Wolf River

A very well known apple in the Southern Appalachians prized for its outstanding applesauce and apple butter. Wolf River is an enormous apple that originated with William Springer of Quebec, Canada. Springer left his home in Canada for Wisconsin around 1856, stopping along the way to purchase a basket of apples, believed to be Alexander. When he reached his new home near Fremont, Wisconsin, he planted seeds from the Alexander apples along the banks of the Wolf River. Thus was born one of America’s great apples. Fruit is very large and often irregular in shape. Skin is greenish yellow covered with splashes and stripes of red and carmine.
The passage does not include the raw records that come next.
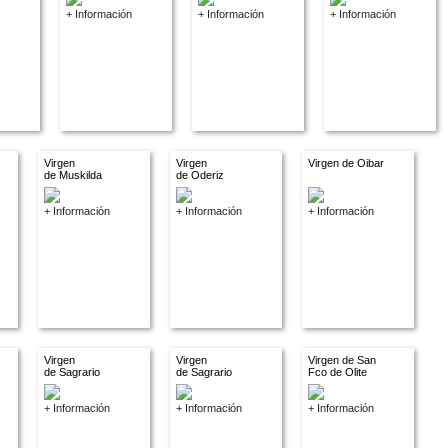
+ Información
+ Información
+ Información
Virgen
Virgen
Virgen de Oibar
de Muskilda
de Oderiz
+ Información
+ Información
+ Información
Virgen
Virgen
Virgen de San
de Sagrario
de Sagrario
Fco de Olite
+ Información
+ Información
+ Información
The soft, tender whitish flesh is coarse-grained and moderately juicy. Ripens in September and is not a good keeper.

Wolf River Fruit
  1. Linda Risveglia
    Linda Risveglia08-23-2015

    I have been picking an apple I have found growing along the roadside in Dryden Michigan. It grows in a ditch next to a country road. It produced a lot of apples two years ago and I picked so many apples I had to make Pie filling for the freezer that lasted till the following summer. Last year we had a extreme winter and it stayed cold till middle spring. Needless to say the tree didn’t produce apples but this year I’ve already picked a couple of bushels and it has at least three more on it. I don’t know the variety so I don’t know when their ripe. But because we Saw apples fallen on the ground I’m assuming they should be picked now. How can I save the seeds for preservation be for the tree gets cut down by a person that has no respect for history of fruit trees? I’m sure the tree is an antique. How do I get it identified? Pleas help. Signed, Lover of anything old or historic.I have taken pictures of the apple but not the tree yet. I’ll be getting those tomorrow.

    • Ron Joyner
      Ron Joyner09-03-2015

      Hi Linda,
      From your description of the location of your unknown apple, I think we can safely assume the apple originated as a wild seedling tree and was not planted by someone in a roadside ditch. It is most likely a tree which arose from seeds from an apple core tossed out by a passing motorist! Being a “wild seedling” the tree can never be identified to any known variety as apple trees originating from seeds develop into entirely new, never-before-seen varieties completely different from the original apple which produced the seeds! The only way to produce apple trees true-to-variety is by asexual propagation methods such as grafting and budding.

      Should you wish to save the tree the best solution is to collect cuttings from the tree this winter and send to us for grafting next spring. If you can provide us with healthy, viable cuttings in January, we can graft the cuttings next spring and ship new trees to you in the fall of 2016. For information on how to properly collect and ship cuttings (scionwood), visit our website at http://bighorsecreekfarm.com/collecting-scionwood/.

      We hope this will be of some help. Thanks for your interest.